En affirmant dimanche matin sur France Info que le report de l’âge légal de départ à la retraite à 64 ans « n’est plus négociable », Elisabeth Borne réinvente le célèbre « Je suis droit dans mes bottes » d’Alain Juppé*. Elle a été rejointe par Gérald Darmanin qui étrillait au même moment dans Le Parisien la stigmatisation du travail par la Nupes, la CGT et consorts, accusés de vouloir « bordéliser le pays ».
Prononcer ces paroles, quand bien même auraient-ils raison sur le fond, à la veille de l’ouverture de la discussion parlementaire à l’Assemblée nationale et à l’avant-veille de la deuxième grande journée de manifestations (et de grèves) du 31 janvier, c’est faire le choix de mettre de l’huile sur le feu et l’assurance de gonfler les troupes de protestataires demain. C’est privilégier le bras de fer alors même que dans un pays socialement développé, l’ouverture de la phase législative devrait sonner le vrai coup d’envoi du débat démocratique ! Apaiser les esprits aurait été préférable à ce moment de la crise.
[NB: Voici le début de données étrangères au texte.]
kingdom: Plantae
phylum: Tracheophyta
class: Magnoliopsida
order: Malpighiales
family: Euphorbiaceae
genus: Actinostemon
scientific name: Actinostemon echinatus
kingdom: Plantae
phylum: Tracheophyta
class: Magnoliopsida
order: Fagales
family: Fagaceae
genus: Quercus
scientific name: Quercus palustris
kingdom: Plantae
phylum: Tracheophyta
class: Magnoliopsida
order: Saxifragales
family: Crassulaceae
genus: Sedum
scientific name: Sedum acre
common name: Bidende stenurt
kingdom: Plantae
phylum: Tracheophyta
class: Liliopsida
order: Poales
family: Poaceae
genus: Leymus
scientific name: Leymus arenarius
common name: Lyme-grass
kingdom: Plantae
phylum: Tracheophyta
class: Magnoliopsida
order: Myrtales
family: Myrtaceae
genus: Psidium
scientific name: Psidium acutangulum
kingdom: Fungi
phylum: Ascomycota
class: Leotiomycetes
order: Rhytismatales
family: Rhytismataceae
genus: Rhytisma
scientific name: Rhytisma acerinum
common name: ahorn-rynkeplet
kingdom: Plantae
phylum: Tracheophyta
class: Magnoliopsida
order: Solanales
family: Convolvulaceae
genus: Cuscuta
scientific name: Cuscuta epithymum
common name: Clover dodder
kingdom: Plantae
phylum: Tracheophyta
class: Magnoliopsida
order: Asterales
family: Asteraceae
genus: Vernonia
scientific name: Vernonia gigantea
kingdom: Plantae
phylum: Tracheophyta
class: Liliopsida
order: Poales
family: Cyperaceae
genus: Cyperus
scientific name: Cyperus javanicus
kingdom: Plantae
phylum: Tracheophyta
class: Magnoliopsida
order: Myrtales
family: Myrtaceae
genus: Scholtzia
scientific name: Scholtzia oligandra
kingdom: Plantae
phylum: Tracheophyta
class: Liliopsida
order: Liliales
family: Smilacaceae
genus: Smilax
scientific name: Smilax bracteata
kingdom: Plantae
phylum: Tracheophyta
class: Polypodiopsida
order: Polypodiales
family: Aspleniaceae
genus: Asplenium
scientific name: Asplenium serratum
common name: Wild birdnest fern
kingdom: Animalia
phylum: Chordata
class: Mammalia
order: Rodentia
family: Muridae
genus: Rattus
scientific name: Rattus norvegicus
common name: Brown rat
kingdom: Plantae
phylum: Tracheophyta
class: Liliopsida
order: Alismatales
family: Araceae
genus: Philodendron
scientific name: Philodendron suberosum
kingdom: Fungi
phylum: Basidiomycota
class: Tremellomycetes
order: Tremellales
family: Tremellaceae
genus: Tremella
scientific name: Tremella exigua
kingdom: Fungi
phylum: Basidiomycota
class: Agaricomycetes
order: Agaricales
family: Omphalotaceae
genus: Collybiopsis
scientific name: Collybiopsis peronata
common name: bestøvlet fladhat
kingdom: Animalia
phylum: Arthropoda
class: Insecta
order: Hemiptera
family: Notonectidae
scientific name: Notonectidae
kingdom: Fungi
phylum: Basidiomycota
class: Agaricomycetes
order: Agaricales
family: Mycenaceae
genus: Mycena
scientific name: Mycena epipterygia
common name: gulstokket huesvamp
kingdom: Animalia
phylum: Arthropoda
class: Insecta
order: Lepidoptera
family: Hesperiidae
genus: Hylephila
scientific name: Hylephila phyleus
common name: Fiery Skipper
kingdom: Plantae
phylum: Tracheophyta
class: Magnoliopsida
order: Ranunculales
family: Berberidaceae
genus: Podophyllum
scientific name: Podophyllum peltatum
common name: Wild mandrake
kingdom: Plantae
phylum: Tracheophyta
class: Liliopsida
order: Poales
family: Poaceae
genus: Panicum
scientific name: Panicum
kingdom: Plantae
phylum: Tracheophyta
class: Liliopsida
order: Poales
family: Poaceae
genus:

Cette certitude gouvernementale est d’autant plus dangereuse que le vote de la loi de réforme des régimes de retraite est loin d’être assuré : comment se positionnera le groupe des 20 députés de centre gauche et régionalistes LIOT ? Combien de députés LR voire Renaissance s’abstiendront ? Certes, le gouvernement a choisi une procédure, l’article du désormais fameux 47.1 de la Constitution, par laquelle grosso modo la réforme pourrait finir par être appliquée par ordonnance en cas d’impasse parlementaire dans les 50 jours de discussion. Seule une motion de censure pourrait faire barrage au vote de la loi, voie que le Conseil constitutionnel pourrait retoquer au final.
Le gouvernement pêcherait-il par orgueil et suffisance, traits de caractère dont Emmanuel Macron s’est trop souvent fait le champion ? En attendant, ce sont les Français qui trinquent.
Michel Taube
*C’est le 6 juillet 1995 qu’Alain Juppé avait prononcé cette phrase devenue célèbre, dans l’affaire liée au loyer de son logement et de celui de son fils, mais qui était restée comme la posture du gouvernement sur sa réforme des retraites finalement abandonnée en décembre de la même année.